McMillan joins Parliament in demanding halt to roll out of Universal Credit

Today the Scottish Parliament called on the UK Government to halt the national roll-out of Universal Credit which has been introduced in stages UK wide, including in Inverclyde.

The chamber debate followed a joint letter from Holyrood and COSLA to Work and Pensions Secretary, David Gauke, demanding the brakes be put on the roll-out of the project in Scotland.

Universal Credit has been criticised for the damage that it is causing recipients, with evidence showing that many are subject to a six-week wait for the first payment which is pushing people into rent arrears, debt and crisis.
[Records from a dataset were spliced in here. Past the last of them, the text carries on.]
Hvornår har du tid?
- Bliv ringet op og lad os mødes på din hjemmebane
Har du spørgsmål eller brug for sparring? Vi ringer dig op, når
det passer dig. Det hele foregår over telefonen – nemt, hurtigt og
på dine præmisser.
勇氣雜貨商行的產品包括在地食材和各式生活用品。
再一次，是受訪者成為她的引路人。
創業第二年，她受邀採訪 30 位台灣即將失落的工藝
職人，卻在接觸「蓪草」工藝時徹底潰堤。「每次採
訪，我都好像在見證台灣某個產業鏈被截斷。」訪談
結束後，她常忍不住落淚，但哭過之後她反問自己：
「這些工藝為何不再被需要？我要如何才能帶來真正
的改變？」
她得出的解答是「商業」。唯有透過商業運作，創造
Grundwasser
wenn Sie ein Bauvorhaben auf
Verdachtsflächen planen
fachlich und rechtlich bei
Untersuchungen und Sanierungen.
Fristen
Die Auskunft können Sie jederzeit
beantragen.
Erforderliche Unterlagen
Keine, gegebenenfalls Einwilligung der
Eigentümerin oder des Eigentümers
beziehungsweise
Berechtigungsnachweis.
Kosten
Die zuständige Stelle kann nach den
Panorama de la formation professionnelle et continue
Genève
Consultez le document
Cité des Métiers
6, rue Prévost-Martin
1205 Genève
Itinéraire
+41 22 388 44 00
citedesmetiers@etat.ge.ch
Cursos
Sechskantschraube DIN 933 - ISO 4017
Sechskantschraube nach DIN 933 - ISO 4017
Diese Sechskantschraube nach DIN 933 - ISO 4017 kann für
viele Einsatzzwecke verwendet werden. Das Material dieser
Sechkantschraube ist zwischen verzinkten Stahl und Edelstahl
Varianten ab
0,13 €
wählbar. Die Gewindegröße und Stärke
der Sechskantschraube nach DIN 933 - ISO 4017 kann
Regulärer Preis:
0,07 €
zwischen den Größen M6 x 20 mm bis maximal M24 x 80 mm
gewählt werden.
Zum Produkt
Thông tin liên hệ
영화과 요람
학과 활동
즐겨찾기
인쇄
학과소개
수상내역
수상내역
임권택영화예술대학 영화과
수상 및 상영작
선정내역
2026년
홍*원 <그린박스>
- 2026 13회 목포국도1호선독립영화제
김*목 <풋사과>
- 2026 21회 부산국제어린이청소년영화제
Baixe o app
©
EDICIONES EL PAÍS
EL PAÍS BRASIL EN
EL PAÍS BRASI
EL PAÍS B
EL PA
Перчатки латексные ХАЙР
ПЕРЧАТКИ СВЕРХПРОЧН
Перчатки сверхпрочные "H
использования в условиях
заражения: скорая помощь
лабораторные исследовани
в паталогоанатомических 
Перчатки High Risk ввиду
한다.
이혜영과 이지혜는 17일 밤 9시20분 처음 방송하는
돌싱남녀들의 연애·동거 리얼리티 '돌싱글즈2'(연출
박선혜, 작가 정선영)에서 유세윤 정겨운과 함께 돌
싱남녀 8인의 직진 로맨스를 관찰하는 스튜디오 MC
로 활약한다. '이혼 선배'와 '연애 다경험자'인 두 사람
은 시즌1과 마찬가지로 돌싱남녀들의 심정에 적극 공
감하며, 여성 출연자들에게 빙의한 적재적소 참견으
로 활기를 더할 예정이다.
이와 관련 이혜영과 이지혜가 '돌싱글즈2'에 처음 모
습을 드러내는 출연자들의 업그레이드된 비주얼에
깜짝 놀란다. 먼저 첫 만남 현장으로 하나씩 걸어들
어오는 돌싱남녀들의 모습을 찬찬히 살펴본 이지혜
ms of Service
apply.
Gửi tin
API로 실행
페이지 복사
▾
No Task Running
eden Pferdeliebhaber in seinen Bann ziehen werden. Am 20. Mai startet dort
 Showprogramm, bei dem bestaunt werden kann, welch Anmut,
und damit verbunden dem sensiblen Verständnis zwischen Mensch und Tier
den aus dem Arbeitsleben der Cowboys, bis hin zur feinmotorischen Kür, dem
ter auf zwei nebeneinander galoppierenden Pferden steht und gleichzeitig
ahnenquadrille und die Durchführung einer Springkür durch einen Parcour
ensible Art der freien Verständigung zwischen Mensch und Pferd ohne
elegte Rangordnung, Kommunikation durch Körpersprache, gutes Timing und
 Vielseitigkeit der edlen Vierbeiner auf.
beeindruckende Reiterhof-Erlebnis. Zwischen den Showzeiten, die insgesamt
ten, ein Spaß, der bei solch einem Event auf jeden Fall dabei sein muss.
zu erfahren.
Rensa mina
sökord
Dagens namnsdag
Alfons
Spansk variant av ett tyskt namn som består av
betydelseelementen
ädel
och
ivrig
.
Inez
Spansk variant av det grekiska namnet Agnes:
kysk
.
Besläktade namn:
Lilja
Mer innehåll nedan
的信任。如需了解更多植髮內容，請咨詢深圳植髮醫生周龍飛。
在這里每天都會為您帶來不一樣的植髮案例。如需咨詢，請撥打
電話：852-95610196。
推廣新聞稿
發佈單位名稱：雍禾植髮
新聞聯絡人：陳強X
The House of Commons Work and Pensions Committee inquiry into the welfare reform project highlighted this and other fundamental flaws that must be resolved before full-service roll-out proceeds. Just the week, it has been reported that a group of Tory backbenchers are even calling for the roll out to be halted.

Commenting after the debate, Mr McMillan said:

“Since the roll-out of Universal Credit, Inverclyde Foodbank has witnessed an increase in foodbank use. They served 3,175 people between January and September of this year, which is a 67% increase on the same period last year, and experienced their busiest shift to date six weeks ago when they fed 68 people in a three-hour period.

“Universal Credit is therefore doing the opposite of what it’s intended to do as it’s forcing people to turn to foodbanks for help partly due to the delay in payments, but also because this new system is leaving claimants out of pocket compared to if they were still able to access previous benefits.

“The Scottish Government has tried to minimise the issues surrounding UC by establishing flexibilities within the system to provide claimants in Scotland a choice of more frequent payments and for the housing element to be paid direct to landlords, as well as introducing split payments of Universal Credit.

“While these methods may make a difference for some, they do not address the most damaging aspects of the roll-out and I, along with the Scottish Government, am calling on Westminster to stop ignoring the overwhelming evidence that shows the negative impact of Universal Credit full service and instead take urgent action to resolve the problems, make the system fit for purpose, and work for the people of Scotland.”